:: Exercise instructions ::
Your task is to transcribe all the entries exactly, excluding pictures.
*** Records Section Begins ***
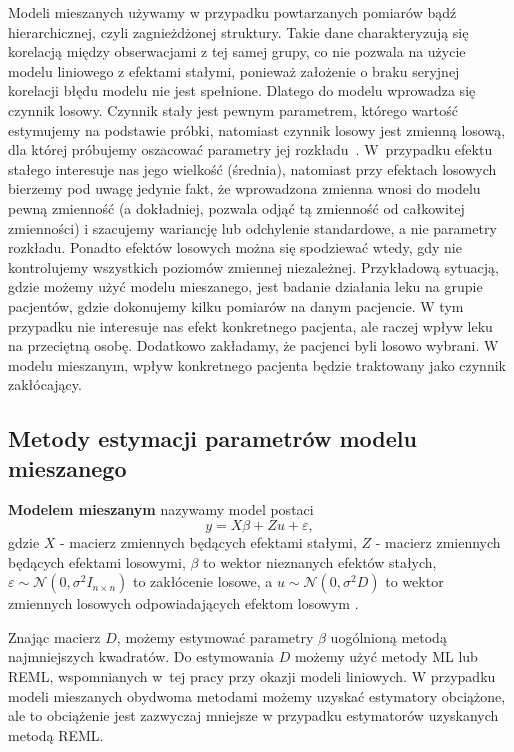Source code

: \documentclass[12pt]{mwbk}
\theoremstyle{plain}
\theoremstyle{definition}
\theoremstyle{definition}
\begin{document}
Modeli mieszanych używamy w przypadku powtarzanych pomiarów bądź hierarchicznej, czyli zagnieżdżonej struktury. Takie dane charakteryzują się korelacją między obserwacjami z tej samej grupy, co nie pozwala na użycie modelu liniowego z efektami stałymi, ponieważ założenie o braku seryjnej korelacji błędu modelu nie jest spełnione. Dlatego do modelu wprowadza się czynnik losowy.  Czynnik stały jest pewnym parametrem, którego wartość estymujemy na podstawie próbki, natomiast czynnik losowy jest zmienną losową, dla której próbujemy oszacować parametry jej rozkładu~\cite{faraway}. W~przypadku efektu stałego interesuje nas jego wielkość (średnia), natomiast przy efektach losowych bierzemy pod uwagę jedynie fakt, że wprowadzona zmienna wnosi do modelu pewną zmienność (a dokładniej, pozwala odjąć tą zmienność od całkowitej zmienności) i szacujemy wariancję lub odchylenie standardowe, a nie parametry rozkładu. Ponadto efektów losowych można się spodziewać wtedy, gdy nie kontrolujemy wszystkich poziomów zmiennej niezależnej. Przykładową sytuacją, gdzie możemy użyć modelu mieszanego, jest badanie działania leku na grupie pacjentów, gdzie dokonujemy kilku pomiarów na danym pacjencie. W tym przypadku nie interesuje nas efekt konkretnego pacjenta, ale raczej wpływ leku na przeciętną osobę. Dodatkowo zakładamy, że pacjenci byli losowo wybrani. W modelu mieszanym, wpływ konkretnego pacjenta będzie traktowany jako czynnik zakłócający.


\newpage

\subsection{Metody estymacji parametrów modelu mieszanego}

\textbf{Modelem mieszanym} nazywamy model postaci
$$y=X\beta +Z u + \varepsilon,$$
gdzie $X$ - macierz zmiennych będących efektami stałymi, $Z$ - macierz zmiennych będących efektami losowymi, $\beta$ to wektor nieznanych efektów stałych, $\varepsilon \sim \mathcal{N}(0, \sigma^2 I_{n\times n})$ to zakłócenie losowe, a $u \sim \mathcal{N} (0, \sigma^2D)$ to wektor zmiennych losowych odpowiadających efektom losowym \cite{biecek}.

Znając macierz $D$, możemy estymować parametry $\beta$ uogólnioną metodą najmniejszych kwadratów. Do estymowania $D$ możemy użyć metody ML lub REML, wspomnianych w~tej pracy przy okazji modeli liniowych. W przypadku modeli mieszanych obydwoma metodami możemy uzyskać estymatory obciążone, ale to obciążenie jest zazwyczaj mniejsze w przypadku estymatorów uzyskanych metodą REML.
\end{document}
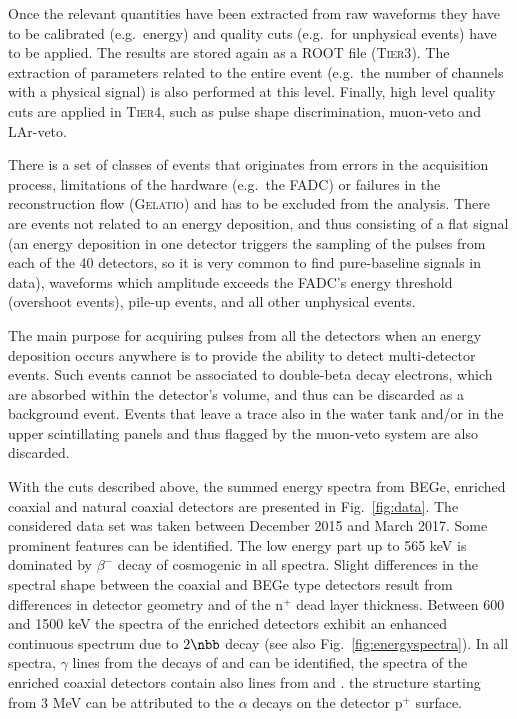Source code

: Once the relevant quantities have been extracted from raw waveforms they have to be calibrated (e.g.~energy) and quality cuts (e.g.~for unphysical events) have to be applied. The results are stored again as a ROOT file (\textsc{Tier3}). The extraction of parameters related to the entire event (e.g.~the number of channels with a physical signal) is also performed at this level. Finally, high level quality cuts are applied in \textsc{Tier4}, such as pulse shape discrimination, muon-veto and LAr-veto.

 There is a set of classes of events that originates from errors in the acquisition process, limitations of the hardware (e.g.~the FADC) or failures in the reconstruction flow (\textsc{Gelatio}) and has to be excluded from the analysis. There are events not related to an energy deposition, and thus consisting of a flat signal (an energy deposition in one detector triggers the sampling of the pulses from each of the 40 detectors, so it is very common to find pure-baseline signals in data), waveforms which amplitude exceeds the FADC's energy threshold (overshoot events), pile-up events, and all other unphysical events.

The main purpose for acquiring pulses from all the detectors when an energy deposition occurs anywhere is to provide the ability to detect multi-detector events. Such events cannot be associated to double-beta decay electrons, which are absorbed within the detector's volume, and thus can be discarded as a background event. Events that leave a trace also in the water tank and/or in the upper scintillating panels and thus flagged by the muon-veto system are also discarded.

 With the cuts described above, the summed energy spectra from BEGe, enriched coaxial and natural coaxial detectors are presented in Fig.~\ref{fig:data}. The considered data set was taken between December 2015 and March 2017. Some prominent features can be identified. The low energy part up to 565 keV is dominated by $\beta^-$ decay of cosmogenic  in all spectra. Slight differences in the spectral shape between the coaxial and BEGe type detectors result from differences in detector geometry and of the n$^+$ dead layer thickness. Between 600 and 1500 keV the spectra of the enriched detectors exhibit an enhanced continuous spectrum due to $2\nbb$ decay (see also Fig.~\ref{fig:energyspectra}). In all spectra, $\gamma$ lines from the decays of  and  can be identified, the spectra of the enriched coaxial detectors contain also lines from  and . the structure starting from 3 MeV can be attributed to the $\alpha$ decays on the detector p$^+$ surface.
*** Records Section Ends ***
:: Written reply ::
Source code

: \documentclass[12pt]{mwbk}
\theoremstyle{plain}
\theoremstyle{definition}
\theoremstyle{definition}
\begin{document}
Modeli mieszanych używamy w przypadku powtarzanych pomiarów bądź hierarchicznej, czyli zagnieżdżonej struktury. Takie dane charakteryzują się korelacją między obserwacjami z tej samej grupy, co nie pozwala na użycie modelu liniowego z efektami stałymi, ponieważ założenie o braku seryjnej korelacji błędu modelu nie jest spełnione. Dlatego do modelu wprowadza się czynnik losowy.  Czynnik stały jest pewnym parametrem, którego wartość estymujemy na podstawie próbki, natomiast czynnik losowy jest zmienną losową, dla której próbujemy oszacować parametry jej rozkładu~\cite{faraway}. W~przypadku efektu stałego interesuje nas jego wielkość (średnia), natomiast przy efektach losowych bierzemy pod uwagę jedynie fakt, że wprowadzona zmienna wnosi do modelu pewną zmienność (a dokładniej, pozwala odjąć tą zmienność od całkowitej zmienności) i szacujemy wariancję lub odchylenie standardowe, a nie parametry rozkładu. Ponadto efektów losowych można się spodziewać wtedy, gdy nie kontrolujemy wszystkich poziomów zmiennej niezależnej. Przykładową sytuacją, gdzie możemy użyć modelu mieszanego, jest badanie działania leku na grupie pacjentów, gdzie dokonujemy kilku pomiarów na danym pacjencie. W tym przypadku nie interesuje nas efekt konkretnego pacjenta, ale raczej wpływ leku na przeciętną osobę. Dodatkowo zakładamy, że pacjenci byli losowo wybrani. W modelu mieszanym, wpływ konkretnego pacjenta będzie traktowany jako czynnik zakłócający.


\newpage

\subsection{Metody estymacji parametrów modelu mieszanego}

\textbf{Modelem mieszanym} nazywamy model postaci
$$y=X\beta +Z u + \varepsilon,$$
gdzie $X$ - macierz zmiennych będących efektami stałymi, $Z$ - macierz zmiennych będących efektami losowymi, $\beta$ to wektor nieznanych efektów stałych, $\varepsilon \sim \mathcal{N}(0, \sigma^2 I_{n\times n})$ to zakłócenie losowe, a $u \sim \mathcal{N} (0, \sigma^2D)$ to wektor zmiennych losowych odpowiadających efektom losowym \cite{biecek}.

Znając macierz $D$, możemy estymować parametry $\beta$ uogólnioną metodą najmniejszych kwadratów. Do estymowania $D$ możemy użyć metody ML lub REML, wspomnianych w~tej pracy przy okazji modeli liniowych. W przypadku modeli mieszanych obydwoma metodami możemy uzyskać estymatory obciążone, ale to obciążenie jest zazwyczaj mniejsze w przypadku estymatorów uzyskanych metodą REML.
\end{document}
Source code

: Once the relevant quantities have been extracted from raw waveforms they have to be calibrated (e.g.~energy) and quality cuts (e.g.~for unphysical events) have to be applied. The results are stored again as a ROOT file (\textsc{Tier3}). The extraction of parameters related to the entire event (e.g.~the number of channels with a physical signal) is also performed at this level. Finally, high level quality cuts are applied in \textsc{Tier4}, such as pulse shape discrimination, muon-veto and LAr-veto.

 There is a set of classes of events that originates from errors in the acquisition process, limitations of the hardware (e.g.~the FADC) or failures in the reconstruction flow (\textsc{Gelatio}) and has to be excluded from the analysis. There are events not related to an energy deposition, and thus consisting of a flat signal (an energy deposition in one detector triggers the sampling of the pulses from each of the 40 detectors, so it is very common to find pure-baseline signals in data), waveforms which amplitude exceeds the FADC's energy threshold (overshoot events), pile-up events, and all other unphysical events.

The main purpose for acquiring pulses from all the detectors when an energy deposition occurs anywhere is to provide the ability to detect multi-detector events. Such events cannot be associated to double-beta decay electrons, which are absorbed within the detector's volume, and thus can be discarded as a background event. Events that leave a trace also in the water tank and/or in the upper scintillating panels and thus flagged by the muon-veto system are also discarded.

 With the cuts described above, the summed energy spectra from BEGe, enriched coaxial and natural coaxial detectors are presented in Fig.~\ref{fig:data}. The considered data set was taken between December 2015 and March 2017. Some prominent features can be identified. The low energy part up to 565 keV is dominated by $\beta^-$ decay of cosmogenic  in all spectra. Slight differences in the spectral shape between the coaxial and BEGe type detectors result from differences in detector geometry and of the n$^+$ dead layer thickness. Between 600 and 1500 keV the spectra of the enriched detectors exhibit an enhanced continuous spectrum due to $2\nbb$ decay (see also Fig.~\ref{fig:energyspectra}). In all spectra, $\gamma$ lines from the decays of  and  can be identified, the spectra of the enriched coaxial detectors contain also lines from  and . the structure starting from 3 MeV can be attributed to the $\alpha$ decays on the detector p$^+$ surface.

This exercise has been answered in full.